Figure 4 Teacher wages and upward mobility, white daughters

Source: Card et al. (2018).

Figure 5 Teacher wages and upward mobility, black daughters in segregated schools

Source: Card et al. (2018).

More detailed econometric analyses show that for both black and white families, within narrowly-defined parental education groups, school-quality metrics are strongly related to schooling attainment for both sons and daughters. These estimated effects are largest for children with the least-educated parents, and smallest for those with the most-educated parents. Thus higher average school quality has helped narrow the human capital disparities between generations.

Interpreting the relationship between school quality and upward mobility

Of course, school policies themselves – decisions about school staffing, teacher salaries, and so on – are to some extent shaped by communities (in other words, they are endogenous). This complicates interpretation of the correlations we observe. The relationship between school quality and upward mobility further complicates matters, because that may be driven in part by local economic factors, which vary across locations. 

To sort out these issues, we conduct a detailed analysis of schooling attainment among black children in the segregated South, using county-level data on pupil-teacher ratios and average teacher salaries. The focus is on the effects of average teacher salaries (which we show are strongly related to the average education of teachers in each county). In the era of Jim Crow and political disenfranchisement, most school resource decisions were made by white politicians, with little input from local black families. For example, in many Southern states local salaries were shaped in part by state-level minimum wages for public school teachers, with rates that were lower for black teachers. As an example, the annual minimum in Georgia was $280 for white teachers, and $175 for black teachers. 

To isolate the effects of these salary differences while controlling for local economic opportunities, we construct contiguous county pairs on either side of the borders of Southern states. We find that estimated teacher wage effects in these analyses are close to those inferred from state-level analyses, suggesting that there may be relatively little concern about biased inference in those models. These analyses increase our confidence in a causal interpretation. Improving school quality appears to increase upward mobility.

A key determinant

This shows the potential of high-quality public education as a viable means of improving equality of opportunity across generations, as it suggests that the availability of high-quality public schooling is a key determinant of upward mobility for children born with low socioeconomic status. Differences in schooling opportunities were an important contributing factor to labour market inequalities for the rest of the century. Black-white differences in school quality during the era of school segregation, in particular, were doubtless a key precursor to large persistent black-white disparities in a range of socioeconomic outcomes, including income, health, and the success of subsequent generations.    

References

Card, D, C Domnisoru, and L Taylor (2018), “The Intergenerational Transmission of Human Capital: Evidence from the Golden Age of Upward Mobility,” NBER working paper 25000.

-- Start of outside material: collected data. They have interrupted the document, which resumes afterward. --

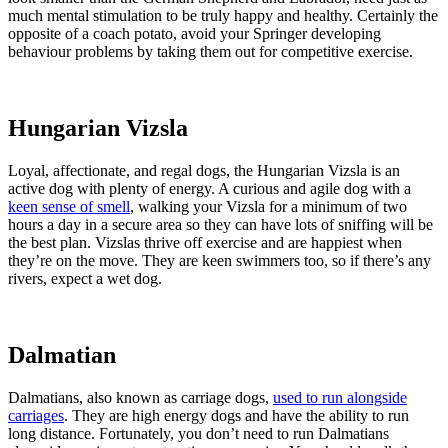
much mental stimulation to be truly happy and healthy. Certainly the
opposite of a coach potato, avoid your Springer developing
behaviour problems by taking them out for competitive exercise.
Hungarian Vizsla
Loyal, affectionate, and regal dogs, the Hungarian Vizsla is an
active dog with plenty of energy. A curious and agile dog with a
keen sense of smell
, walking your Vizsla for a minimum of two
hours a day in a secure area so they can have lots of sniffing will be
the best plan. Vizslas thrive off exercise and are happiest when
they’re on the move. They are keen swimmers too, so if there’s any
rivers, expect a wet dog.
Dalmatian
Dalmatians, also known as carriage dogs,
used to run alongside
carriages
. They are high energy dogs and have the ability to run
long distance. Fortunately, you don’t need to run Dalmatians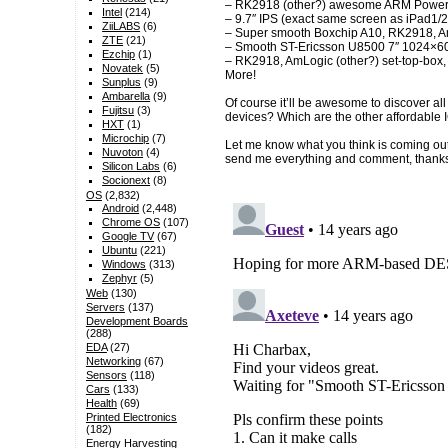
– RK2918 (other?) awesome ARM Powered
Intel
(214)
– 9.7″ IPS (exact same screen as iPad1/
ZiiLABS
(6)
– Super smooth Boxchip A10, RK2918, Am
ZTE
(21)
– Smooth ST-Ericsson U8500 7″ 1024×600
Ezchip
(1)
– RK2918, AmLogic (other?) set-top-box,
Novatek
(5)
More!
Sunplus
(9)
Ambarella
(9)
Of course it’ll be awesome to discover a
Fujitsu
(3)
devices? Which are the other affordable
HXT
(1)
Microchip
(7)
Let me know what you think is coming o
Nuvoton
(4)
send me everything and comment, thank
Silicon Labs
(6)
Socionext
(8)
OS
(2,832)
Android
(2,448)
Chrome OS
(107)
Google TV
(67)
Ubuntu
(221)
Windows
(313)
Zephyr
(5)
Web
(130)
Servers
(137)
Development Boards
(288)
EDA
(27)
Networking
(67)
Sensors
(118)
Cars
(133)
Health
(69)
Printed Electronics
(182)
Energy Harvesting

Chetty, R, N Hendren, P Kline, and E Saez (2014), “Where is the land of Opportunity? The Geography of Intergenerational Mobility in the United States”, Quarterly Journal of Economic s129(4): 1553-1623.

Chetty, R and N Hendren (2018), “The Impacts of Neighborhoods on Intergenerational Mobility I: Childhood Exposure Effects”, Quarterly Journal of Economics 133(3): 1107-1162.

Hertz, T, T Jayasundera, P Piraino, S Selcuk, N Smith, A Verashchagina (2008), “The Inheritance of Educational Inequality: International Comparisons and Fifty-Year Trends”, The B.E. Journal of Economic Analysis & Policy 7(2): 1775-1775.

Endnotes

[1] Here teacher wages are given in hundreds of dollars per year, so average annual wages for teachers varied from approximately $250 per year for black teachers in Mississippi, to nearly $2,500 per year for predominantly white teachers in New York. To convert to 2018 dollars, using the CPI, multiply by approximately 18.